The correlation between DASH-TH and the Thai EQ-5D-5L was -0.572, which was slightly lower than the value obtained by Slobogean et al. [24] in Canada (2010) (r = − 0.75), who studied a larger group of 61 patients with humeral fractures. Nevertheless, a significant moderate-to-good correlation was found between similar dimensions of the DASH-TH and EQ-5D-5L, for example, usual activities, self-care activities and pain, reflecting good convergent validity. Different dimensions were either weakly or not correlated, reflecting good divergent validity.

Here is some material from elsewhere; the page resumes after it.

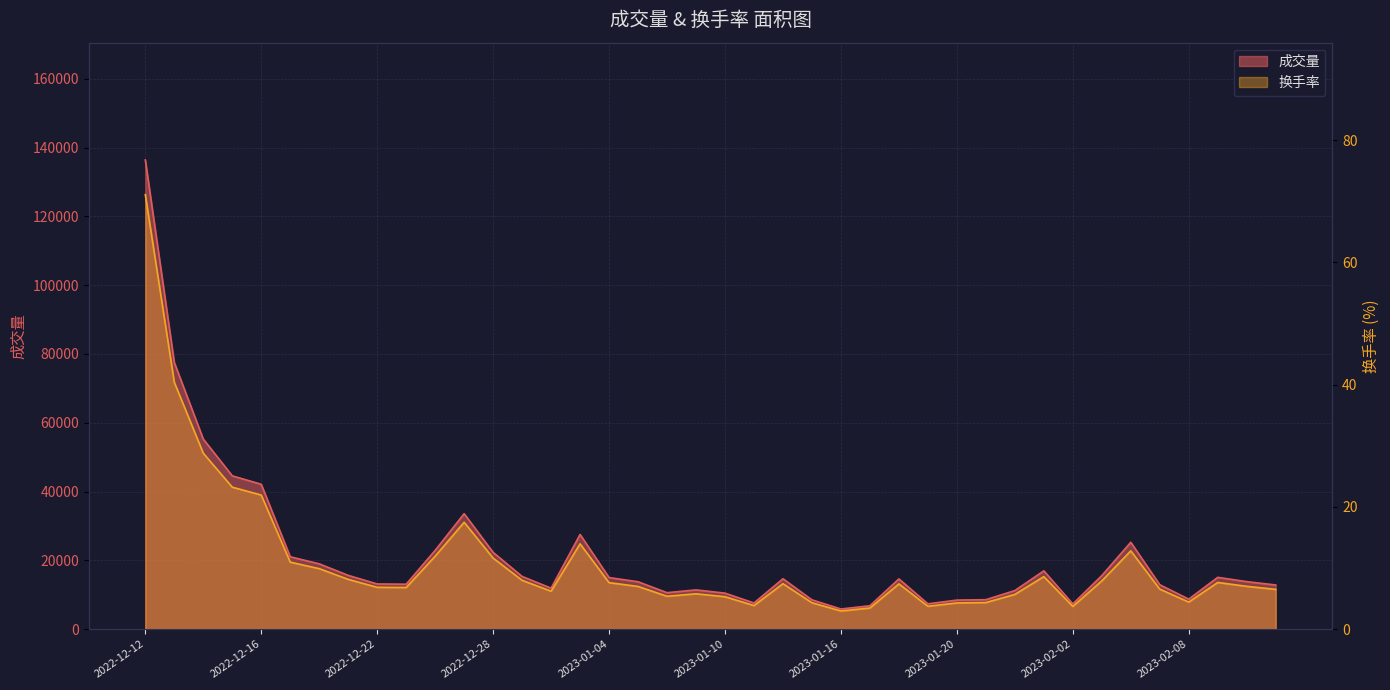

Rank the categories by 换手率 value from lowest to highest.

2023-01-16, 2023-01-17, 2023-02-02, 2023-01-19, 2023-01-11, 2023-01-20, 2023-01-13, 2023-01-30, 2023-02-08, 2023-01-10, 2023-01-06, 2023-01-31, 2023-01-09, 2022-12-30, 2023-02-13, 2023-02-07, 2022-12-23, 2022-12-22, 2023-01-05, 2023-02-10, 2023-01-18, 2023-01-12, 2023-01-04, 2023-02-09, 2023-02-03, 2022-12-29, 2022-12-21, 2023-02-01, 2022-12-20, 2022-12-19, 2022-12-28, 2022-12-26, 2023-02-06, 2023-01-03, 2022-12-27, 2022-12-16, 2022-12-15, 2022-12-14, 2022-12-13, 2022-12-12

Test–retest reliability of the DASH-TH was also high (ICC = 0.811), which was consistent with studies in the CTS population by Greenslade 2004 (ICC = 0.9) in England, Imaeda et al. in Japan in 2005 (ICC = 0.82), and Lee et al. in Korea in 2008 (ICC = 0.91) [5, 25, 26]. All test–retest studies used a 1–2-week window, which was the preferred duration as it was too short for the symptoms to change, but long enough that the patient was unlikely to remember their initial answers [17].

Conclusion

The DASH-TH was shown to be a reliable and valid tool for assessing and following CTS patients’ symptoms, functions, and abilities. It appeared to have factor structure as hypothesized, and the external validations of the scales sufficiently demonstrated the ability to measure upper arm disability. Furthermore, the DASH-TH offers greater clinical utility because it measures comprehensive functioning for any diseases or upper extremity regions, providing practicality in a busy clinical setting where using each disease or region-specific outcome measure would be cumbersome.

Limitations

One limitation of this study was the small sample size. Although a sample size of 50 patients was sufficient to evaluate convergent and divergent validity, the reliability of each item using item response theory, e.g. Rasch analysis or other IRT models, should be further examined using a larger sample size. Another important aspect of the DASH-TH questionnaire property is its responsiveness, which should be investigated in future studies. Although the DASH can be applied to many sample characteristics, the mixed sample used in the present analysis may impact its factorial validity because there may be differential items functioning between the two samples. Therefore, the factor analysis results should be interpreted cautiously.